Apakah ketidakpastian terkait dengan langkah pemerintahan baru juga memengaruhi jatuhnya saham Anda di Bursa Efek dalam enam bulan terakhir (-40%)?

“Semua saham teknologi dan barang modal menderita pada 2018, di seluruh dunia. Hal-hal menjadi lebih buruk di Italia karena ketidakpercayaan investor, terutama yang asing, terhadap perusahaan negara kita. Jika sebuah algoritme mengatakan bahwa Italia adalah negara yang berisiko, jelas bahwa pasar menyesuaikannya. Namun pada tahun 2019, saham pulih, kami juga melakukan operasi pembelian kembali".

Permata baru Anda adalah Aditif Prima. Tentang apa ini?
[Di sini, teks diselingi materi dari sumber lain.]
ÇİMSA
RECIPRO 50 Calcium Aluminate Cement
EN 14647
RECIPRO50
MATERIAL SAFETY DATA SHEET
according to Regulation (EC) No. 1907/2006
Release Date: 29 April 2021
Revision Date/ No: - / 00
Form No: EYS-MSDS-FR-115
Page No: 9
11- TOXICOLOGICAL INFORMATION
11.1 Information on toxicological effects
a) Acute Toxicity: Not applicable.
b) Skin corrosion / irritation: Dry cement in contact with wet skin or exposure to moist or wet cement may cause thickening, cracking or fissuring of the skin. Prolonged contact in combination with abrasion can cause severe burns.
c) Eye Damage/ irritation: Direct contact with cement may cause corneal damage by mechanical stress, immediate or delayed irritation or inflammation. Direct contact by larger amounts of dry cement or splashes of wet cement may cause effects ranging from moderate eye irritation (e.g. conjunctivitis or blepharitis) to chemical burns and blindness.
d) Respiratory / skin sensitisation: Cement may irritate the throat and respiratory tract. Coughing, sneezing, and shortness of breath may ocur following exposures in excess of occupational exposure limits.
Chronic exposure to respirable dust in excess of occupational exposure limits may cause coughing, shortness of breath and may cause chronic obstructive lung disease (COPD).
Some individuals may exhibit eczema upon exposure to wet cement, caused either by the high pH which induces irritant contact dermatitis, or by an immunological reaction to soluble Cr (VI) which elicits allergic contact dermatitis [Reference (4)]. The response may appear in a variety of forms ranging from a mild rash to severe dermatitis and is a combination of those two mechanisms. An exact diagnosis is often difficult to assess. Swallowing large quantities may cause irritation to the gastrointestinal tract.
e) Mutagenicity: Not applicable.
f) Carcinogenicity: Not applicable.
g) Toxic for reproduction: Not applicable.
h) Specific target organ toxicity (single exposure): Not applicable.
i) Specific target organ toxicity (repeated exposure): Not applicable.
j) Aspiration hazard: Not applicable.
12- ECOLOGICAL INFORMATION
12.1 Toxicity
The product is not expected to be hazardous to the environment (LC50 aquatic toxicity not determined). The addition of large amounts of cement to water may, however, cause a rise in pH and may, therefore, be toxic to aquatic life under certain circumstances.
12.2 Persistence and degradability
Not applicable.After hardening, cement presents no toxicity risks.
“Ini adalah divisi ketiga dari grup, setelah Prima Power, yang mengembangkan, memproduksi dan memasarkan mesin pengerjaan laser dan lembaran logam, dan Prima Electro, yang mengembangkan, memproduksi dan memasarkan sumber elektronik dan laser. Aditif Prima malah dikaitkan dengan Manufaktur Aditif, yaitu produksi aditif komponen logam. Ini adalah inovasi berkelanjutan dalam laser untuk pemrosesan bahan, menawarkan solusi siap pakai kepada perusahaan, serta dukungan dan layanan aplikasi terkait. Ini adalah pasar dengan potensi yang sangat tinggi, di mana kami membanggakan pengetahuan yang sangat tinggi karena kami adalah produsen mesin laser dan laser. Belum lagi itu adalah aktivitas yang mempengaruhi sektor yang sama dan pelanggan yang sama yang sudah memiliki hubungan bisnis dengan kami”.

Selain China, apakah Anda memiliki rencana akuisisi lain?

“Kami selalu membuka mata, tetapi saat ini fokus kami tetap pada China. Akuisisi tahun 2018, yang membuat kami mengakuisisi 19% Teknologi Laser Timbal Cangzhou, dalam rencana kami, hanyalah yang pertama dari dua fase. Bahkan, dalam 18 bulan kami berencana untuk meningkatkan saham kami di perusahaan itu, sampai kami mengambil alihnya".

Di bidang penelitian dan inovasi, Anda memiliki hubungan historis dengan Politeknik Turin. Apa inisiatif selanjutnya dalam hal ini?

“Hubungan dengan Politeknik dikonsolidasikan dan juga menyangkut kerjasama industri. Kami mencoba untuk meningkatkan tingkat keahlian di bidang fotonik, yang akan menjadi laser, dan yang kami yakini memiliki masa depan yang cerah. Mulai tahun ini, sekali lagi berkat rencana Industri 4.0, Pusat Kompetensi dimulai: ini adalah pusat yang didirikan dalam kemitraan publik-swasta, dengan tujuan membimbing bisnis dan melatih wirausaha menuju proyek inovasi dan penelitian. Kami akan hadir baik di Turin maupun di Milan, juga bekerja sama dengan Politecnico di Milano".